AI firm Fyld scooped both the Innovator of the Year and Best Digital Innovation awards at the Energy Innovation Centre’s (EIC) new look annual showpiece, the Energy Innovation Showcase & Awards.
Shortlisted in three categories for its digital platform – which seeks to convert paper-based risk assessments to AI-driven solutions and has grown from incubation in 2019 to a current installed base of 2,500 users and 12 active trials – Fyld took home both the Innovator of the Year and Best Digital Innovation Awards at the ceremony at Liverpool’s Titanic Hotel on 5 May.
“Working for Fyld during the pandemic, we learnt the overwhelming impact our technology has on remote teams and we are all proud of the results we have enabled for our customers during this difficult time,” operations lead Joshua Wood told the event’s media partner Utility Week Innovate prior to the awards.

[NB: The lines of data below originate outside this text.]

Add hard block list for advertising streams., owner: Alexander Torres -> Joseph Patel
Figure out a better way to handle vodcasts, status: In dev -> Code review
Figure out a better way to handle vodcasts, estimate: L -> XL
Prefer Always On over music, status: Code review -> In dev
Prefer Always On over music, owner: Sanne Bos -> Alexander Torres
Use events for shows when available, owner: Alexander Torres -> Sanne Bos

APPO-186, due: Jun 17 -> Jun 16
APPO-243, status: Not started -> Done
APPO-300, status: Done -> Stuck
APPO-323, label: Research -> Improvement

Elsewhere on the night, Altitude Thinking’s Dale Colley was named Young Innovator of the Year for inventing the Aquabot, a waterborne robot equipped with multiple sensors to measure water pollution levels in real time.

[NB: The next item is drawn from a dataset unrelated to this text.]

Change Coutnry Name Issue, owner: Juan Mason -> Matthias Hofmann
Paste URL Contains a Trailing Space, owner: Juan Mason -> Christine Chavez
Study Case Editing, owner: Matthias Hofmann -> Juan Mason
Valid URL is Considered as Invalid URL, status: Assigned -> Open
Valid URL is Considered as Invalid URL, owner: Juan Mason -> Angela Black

Colley, who started building his first underwater water remotely operated vehicles during the pandemic, is currently finishing a masters in electrical engineering.
The award winners
Best Innovation – Gas: Enduratec for Duraseal, a way of making pipe repairs permanent and less disruptive by using compression rather than adhesion for sealing.
Best Innovation – Electricity: Allume SolShare for Rooftop Solar for Apartments, which claims to be the world’s only hardware to connect apartments to a shared rooftop solar system, potentially unlocking solar energy for the hundreds of millions of apartment residents globally.
Best Digital Innovation: Fyld, for its digital platform designed to transform paper-based risk assessments to AI-driven solutions.
Greatest Cross-Sector Potential: Tended for its life-saving positioning technology. Tended’s wearable solution monitors employees’ position and proximity to static or moving hazards with sub-10cm accuracy. Following the success of a trial with Network Rail, trials have recently begun with SSE and UK Power Networks.
Future Energy System: Ionate, whose hardware provides comprehensive power-flow monitoring and control at the lowest price point, which it claims not only unlocks the path for the DNO to DSO transition, but ultimately enables the rise of renewables and electric vehicles.
Best Collaborative Initiative: DynaCov, which has seen 10 firms – Western Power Distribution, Coventry City Council, Coventry University, Cenex, ElectReon, Hubject, Midlands Connect, National Express, Ricardo Energy & Environment, and Transport for West Midlands – come together to determine the feasibility of installing and operating EV dynamic wireless power transfer equipment in the UK using a real-world site in Coventry as a specific point of study.
Customer Focus: Oxford Product Design, which has helped vulnerable customers who would be unable to turn off their gas supply in an emergency due to restricted mobility via its Easy Assist Emergency Control Valve device to switch off gas at the meter via the push of a button.
Net Zero Impact: Wonderwall Energy, which uses AI to monitor a home’s energy efficiency to turn a house into a sustainable net zero home and saves money on bills.
Culture of Innovation: Kelvatek, whose commitment to a culture of innovation has resulted in many products and services being used across the UK DNO’s to provide solutions that drive down costs, improve reliability and security of supplies, and prepare the network for the challenges of the future.
Social Impact: Enzen for its Mission: Sustainability Programme. Enzen has created a replicable way to energise science teaching in schools in a bid to close the country’s STEM skills gap and inspire more young people to pursue careers in this sector.
Young Innovator of the Year: Dale Colley, Altitude Thinking. Colley invented waterborne robot, the Aquabot, to measure water pollution levels in real time.